**Exercise requirements**
Find the line with "left elbow: (633, 549)" and the line with "right shoulder: (431, 530)" in the entries below; output exactly those two lines, every line between them, and no others.

== Material for this exercise ==

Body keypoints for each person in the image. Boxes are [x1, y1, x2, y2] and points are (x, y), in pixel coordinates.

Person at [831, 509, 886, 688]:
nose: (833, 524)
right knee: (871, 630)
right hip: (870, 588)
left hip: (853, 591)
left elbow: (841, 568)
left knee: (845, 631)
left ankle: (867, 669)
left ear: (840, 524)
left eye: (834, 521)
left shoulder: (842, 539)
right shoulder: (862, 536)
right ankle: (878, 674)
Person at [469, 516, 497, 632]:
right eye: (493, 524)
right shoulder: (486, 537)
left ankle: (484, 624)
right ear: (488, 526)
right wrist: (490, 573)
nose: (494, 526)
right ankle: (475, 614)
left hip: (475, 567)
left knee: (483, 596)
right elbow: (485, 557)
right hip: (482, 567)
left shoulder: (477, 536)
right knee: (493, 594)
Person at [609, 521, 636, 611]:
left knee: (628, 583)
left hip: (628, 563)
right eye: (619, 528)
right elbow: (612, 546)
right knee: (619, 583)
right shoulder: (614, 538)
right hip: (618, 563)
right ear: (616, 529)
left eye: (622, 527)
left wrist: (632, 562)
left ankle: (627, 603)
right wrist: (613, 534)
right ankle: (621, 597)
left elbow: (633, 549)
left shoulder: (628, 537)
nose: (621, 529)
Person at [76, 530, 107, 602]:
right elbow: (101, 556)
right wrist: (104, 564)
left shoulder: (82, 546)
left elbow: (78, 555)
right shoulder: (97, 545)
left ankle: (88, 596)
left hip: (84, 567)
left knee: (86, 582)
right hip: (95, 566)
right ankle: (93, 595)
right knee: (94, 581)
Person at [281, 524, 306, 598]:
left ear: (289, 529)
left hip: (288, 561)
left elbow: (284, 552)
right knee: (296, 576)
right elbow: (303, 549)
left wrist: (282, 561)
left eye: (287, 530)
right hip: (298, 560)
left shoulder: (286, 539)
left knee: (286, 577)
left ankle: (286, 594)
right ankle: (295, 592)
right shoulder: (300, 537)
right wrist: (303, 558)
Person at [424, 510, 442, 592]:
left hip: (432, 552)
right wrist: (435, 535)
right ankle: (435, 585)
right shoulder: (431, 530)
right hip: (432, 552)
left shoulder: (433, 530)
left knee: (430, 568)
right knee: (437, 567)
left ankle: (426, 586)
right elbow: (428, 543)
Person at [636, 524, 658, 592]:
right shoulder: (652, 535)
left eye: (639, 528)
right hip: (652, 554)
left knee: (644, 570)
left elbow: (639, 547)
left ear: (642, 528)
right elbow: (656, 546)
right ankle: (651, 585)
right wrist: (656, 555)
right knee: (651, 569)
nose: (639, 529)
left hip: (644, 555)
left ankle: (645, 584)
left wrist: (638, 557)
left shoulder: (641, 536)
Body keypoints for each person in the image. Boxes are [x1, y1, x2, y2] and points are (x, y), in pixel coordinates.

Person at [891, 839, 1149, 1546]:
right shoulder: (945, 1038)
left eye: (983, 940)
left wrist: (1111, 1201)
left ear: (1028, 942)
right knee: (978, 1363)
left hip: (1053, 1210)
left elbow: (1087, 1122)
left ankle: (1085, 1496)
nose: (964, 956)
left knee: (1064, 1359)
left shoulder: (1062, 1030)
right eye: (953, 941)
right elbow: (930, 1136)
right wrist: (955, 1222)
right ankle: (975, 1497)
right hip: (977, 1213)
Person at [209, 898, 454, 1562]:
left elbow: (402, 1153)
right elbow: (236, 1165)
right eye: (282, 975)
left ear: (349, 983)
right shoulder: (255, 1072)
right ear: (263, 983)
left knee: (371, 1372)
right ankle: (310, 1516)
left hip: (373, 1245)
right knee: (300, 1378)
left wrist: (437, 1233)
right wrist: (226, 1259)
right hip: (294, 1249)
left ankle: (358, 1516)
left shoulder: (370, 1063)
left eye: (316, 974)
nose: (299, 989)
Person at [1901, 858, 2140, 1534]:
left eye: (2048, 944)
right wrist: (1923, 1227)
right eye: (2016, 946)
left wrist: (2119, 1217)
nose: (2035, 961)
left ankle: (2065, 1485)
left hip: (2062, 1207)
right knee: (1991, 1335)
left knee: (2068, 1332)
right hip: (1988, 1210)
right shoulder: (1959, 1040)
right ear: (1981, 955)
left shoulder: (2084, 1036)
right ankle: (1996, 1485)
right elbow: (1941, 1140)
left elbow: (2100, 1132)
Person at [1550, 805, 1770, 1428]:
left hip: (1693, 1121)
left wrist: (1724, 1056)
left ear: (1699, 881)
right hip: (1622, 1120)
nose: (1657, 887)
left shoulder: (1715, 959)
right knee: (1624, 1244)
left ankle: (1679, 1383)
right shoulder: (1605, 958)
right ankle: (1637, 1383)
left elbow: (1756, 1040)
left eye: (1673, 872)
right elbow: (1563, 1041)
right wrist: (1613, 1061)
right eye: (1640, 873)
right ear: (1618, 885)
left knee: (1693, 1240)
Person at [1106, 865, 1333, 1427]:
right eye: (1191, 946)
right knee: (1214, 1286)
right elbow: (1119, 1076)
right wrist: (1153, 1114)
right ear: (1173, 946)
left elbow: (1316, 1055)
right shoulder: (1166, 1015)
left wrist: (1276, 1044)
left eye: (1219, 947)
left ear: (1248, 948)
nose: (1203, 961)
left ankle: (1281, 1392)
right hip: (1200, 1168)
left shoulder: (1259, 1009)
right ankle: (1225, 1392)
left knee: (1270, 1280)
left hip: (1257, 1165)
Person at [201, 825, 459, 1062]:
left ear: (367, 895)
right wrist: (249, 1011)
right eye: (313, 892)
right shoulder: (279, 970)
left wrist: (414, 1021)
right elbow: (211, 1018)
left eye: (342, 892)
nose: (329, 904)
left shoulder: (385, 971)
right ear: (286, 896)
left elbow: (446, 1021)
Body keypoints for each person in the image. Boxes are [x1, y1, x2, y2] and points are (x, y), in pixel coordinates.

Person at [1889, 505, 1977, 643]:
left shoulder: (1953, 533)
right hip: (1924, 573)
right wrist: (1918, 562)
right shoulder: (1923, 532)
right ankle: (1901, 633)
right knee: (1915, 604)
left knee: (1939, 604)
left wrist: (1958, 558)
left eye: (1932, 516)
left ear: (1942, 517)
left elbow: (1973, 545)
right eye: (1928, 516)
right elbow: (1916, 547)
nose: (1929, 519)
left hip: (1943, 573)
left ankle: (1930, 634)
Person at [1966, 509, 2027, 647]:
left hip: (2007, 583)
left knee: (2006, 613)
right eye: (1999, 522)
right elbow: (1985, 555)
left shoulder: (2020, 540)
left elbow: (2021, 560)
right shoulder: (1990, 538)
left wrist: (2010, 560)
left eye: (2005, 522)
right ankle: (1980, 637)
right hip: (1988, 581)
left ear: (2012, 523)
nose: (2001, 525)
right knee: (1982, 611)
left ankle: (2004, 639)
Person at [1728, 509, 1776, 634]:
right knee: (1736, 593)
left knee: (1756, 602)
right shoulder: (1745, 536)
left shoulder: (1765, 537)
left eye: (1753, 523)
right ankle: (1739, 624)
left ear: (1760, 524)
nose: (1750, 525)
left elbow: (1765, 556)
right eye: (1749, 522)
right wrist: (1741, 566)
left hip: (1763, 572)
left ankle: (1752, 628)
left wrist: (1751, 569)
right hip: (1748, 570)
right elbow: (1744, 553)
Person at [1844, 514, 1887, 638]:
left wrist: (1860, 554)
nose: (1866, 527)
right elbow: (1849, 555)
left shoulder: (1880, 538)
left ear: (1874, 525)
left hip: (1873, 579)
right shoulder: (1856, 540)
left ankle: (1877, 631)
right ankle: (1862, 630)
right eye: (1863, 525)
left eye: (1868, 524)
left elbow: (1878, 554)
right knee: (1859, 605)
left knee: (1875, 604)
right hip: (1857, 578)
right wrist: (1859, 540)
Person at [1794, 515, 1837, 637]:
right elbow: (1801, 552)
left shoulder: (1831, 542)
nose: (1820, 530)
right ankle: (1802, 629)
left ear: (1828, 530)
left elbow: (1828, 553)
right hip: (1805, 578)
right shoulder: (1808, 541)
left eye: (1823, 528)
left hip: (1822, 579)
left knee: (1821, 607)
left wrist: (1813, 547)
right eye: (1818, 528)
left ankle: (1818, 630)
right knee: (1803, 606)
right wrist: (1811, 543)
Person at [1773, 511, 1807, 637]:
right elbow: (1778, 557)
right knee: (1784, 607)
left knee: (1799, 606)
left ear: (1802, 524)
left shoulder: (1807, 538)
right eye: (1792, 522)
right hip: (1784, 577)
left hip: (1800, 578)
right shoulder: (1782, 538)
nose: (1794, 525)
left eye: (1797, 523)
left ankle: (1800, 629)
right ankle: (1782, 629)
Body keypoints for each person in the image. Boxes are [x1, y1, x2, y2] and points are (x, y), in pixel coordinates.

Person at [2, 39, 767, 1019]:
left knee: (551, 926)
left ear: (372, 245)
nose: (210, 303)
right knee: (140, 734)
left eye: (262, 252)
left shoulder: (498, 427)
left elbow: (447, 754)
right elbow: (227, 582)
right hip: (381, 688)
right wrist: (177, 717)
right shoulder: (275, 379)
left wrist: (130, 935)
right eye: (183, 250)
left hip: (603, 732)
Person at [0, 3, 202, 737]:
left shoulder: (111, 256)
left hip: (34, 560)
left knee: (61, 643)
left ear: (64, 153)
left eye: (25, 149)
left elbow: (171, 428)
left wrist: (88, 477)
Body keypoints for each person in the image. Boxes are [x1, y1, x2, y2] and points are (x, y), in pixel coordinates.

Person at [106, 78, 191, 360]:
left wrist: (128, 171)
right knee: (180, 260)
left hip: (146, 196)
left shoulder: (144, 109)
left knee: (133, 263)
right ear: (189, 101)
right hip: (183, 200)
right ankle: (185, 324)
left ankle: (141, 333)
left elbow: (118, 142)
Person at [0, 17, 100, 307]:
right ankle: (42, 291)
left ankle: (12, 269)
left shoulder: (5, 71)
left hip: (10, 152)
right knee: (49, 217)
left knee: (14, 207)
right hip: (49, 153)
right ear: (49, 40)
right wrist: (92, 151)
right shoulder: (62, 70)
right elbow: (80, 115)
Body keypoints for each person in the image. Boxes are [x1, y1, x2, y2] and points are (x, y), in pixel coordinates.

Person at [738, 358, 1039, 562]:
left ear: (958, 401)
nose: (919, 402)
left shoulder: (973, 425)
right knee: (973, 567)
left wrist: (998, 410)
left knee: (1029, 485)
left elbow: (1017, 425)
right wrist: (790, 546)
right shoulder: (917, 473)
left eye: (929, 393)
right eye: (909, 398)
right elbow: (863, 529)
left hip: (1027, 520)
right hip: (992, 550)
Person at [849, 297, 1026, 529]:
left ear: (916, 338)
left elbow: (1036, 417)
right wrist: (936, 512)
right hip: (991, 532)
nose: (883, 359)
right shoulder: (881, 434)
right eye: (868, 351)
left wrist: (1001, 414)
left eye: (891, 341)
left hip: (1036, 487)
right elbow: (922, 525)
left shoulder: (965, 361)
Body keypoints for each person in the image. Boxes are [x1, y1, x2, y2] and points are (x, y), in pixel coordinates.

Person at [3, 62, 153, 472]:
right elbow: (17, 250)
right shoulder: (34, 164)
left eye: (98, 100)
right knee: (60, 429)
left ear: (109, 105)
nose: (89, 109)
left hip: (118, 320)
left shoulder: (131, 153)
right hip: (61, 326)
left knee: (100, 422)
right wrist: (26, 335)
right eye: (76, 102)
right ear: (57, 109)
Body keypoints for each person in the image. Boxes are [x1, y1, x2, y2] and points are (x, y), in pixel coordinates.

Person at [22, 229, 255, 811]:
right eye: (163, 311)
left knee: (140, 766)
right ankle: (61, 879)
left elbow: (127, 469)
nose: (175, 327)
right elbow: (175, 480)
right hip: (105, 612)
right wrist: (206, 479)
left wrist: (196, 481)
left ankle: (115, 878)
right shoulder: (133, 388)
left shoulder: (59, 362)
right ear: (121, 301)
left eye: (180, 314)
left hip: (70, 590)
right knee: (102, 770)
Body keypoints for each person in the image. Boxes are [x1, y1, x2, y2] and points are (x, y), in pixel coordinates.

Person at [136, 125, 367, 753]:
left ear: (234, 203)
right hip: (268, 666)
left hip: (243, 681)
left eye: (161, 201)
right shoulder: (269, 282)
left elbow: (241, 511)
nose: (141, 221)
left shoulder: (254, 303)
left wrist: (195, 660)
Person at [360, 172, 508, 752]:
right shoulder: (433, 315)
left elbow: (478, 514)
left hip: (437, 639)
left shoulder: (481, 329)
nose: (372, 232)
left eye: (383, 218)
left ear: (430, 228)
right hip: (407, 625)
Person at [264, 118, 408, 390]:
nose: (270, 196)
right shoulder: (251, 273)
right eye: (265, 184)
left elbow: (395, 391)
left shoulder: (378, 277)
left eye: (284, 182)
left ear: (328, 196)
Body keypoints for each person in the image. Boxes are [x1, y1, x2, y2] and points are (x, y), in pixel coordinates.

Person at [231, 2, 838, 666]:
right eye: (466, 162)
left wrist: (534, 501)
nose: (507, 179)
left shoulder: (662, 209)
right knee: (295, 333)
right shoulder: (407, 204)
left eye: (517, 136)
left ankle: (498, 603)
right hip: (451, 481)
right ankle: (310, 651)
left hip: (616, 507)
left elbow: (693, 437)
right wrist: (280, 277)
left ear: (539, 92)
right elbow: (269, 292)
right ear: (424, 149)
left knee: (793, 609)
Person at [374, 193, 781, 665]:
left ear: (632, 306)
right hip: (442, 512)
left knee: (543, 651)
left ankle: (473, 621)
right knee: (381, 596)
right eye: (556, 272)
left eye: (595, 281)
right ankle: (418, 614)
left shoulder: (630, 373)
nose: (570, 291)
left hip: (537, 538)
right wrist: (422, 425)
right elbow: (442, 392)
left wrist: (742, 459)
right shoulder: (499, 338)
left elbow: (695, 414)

===

**Answer to this exercise**
left elbow: (633, 549)
left shoulder: (628, 537)
nose: (621, 529)
Person at [76, 530, 107, 602]:
right elbow: (101, 556)
right wrist: (104, 564)
left shoulder: (82, 546)
left elbow: (78, 555)
right shoulder: (97, 545)
left ankle: (88, 596)
left hip: (84, 567)
left knee: (86, 582)
right hip: (95, 566)
right ankle: (93, 595)
right knee: (94, 581)
Person at [281, 524, 306, 598]:
left ear: (289, 529)
left hip: (288, 561)
left elbow: (284, 552)
right knee: (296, 576)
right elbow: (303, 549)
left wrist: (282, 561)
left eye: (287, 530)
right hip: (298, 560)
left shoulder: (286, 539)
left knee: (286, 577)
left ankle: (286, 594)
right ankle: (295, 592)
right shoulder: (300, 537)
right wrist: (303, 558)
Person at [424, 510, 442, 592]:
left hip: (432, 552)
right wrist: (435, 535)
right ankle: (435, 585)
right shoulder: (431, 530)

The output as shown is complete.